Exercise.
In how many lines of the records does the string "Jähner" appear? State only the number.

Supplied information.
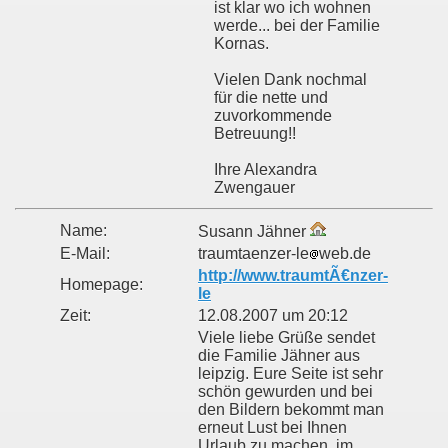
ist klar wo ich wohnen
werde... bei der Familie
Kornas.
Vielen Dank nochmal
für die nette und
zuvorkommende
Betreuung!!
Ihre Alexandra
Zwengauer
Name:
Susann Jähner
E-Mail:
traumtaenzer-le
web.de
http://www.traumtÃ€nzer-
Homepage:
le
Zeit:
12.08.2007 um 20:12
Viele liebe Grüße sendet
die Familie Jähner aus
leipzig. Eure Seite ist sehr
schön gewurden und bei
den Bildern bekommt man
erneut Lust bei Ihnen
Urlaub zu machen. im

Solved exercise.
2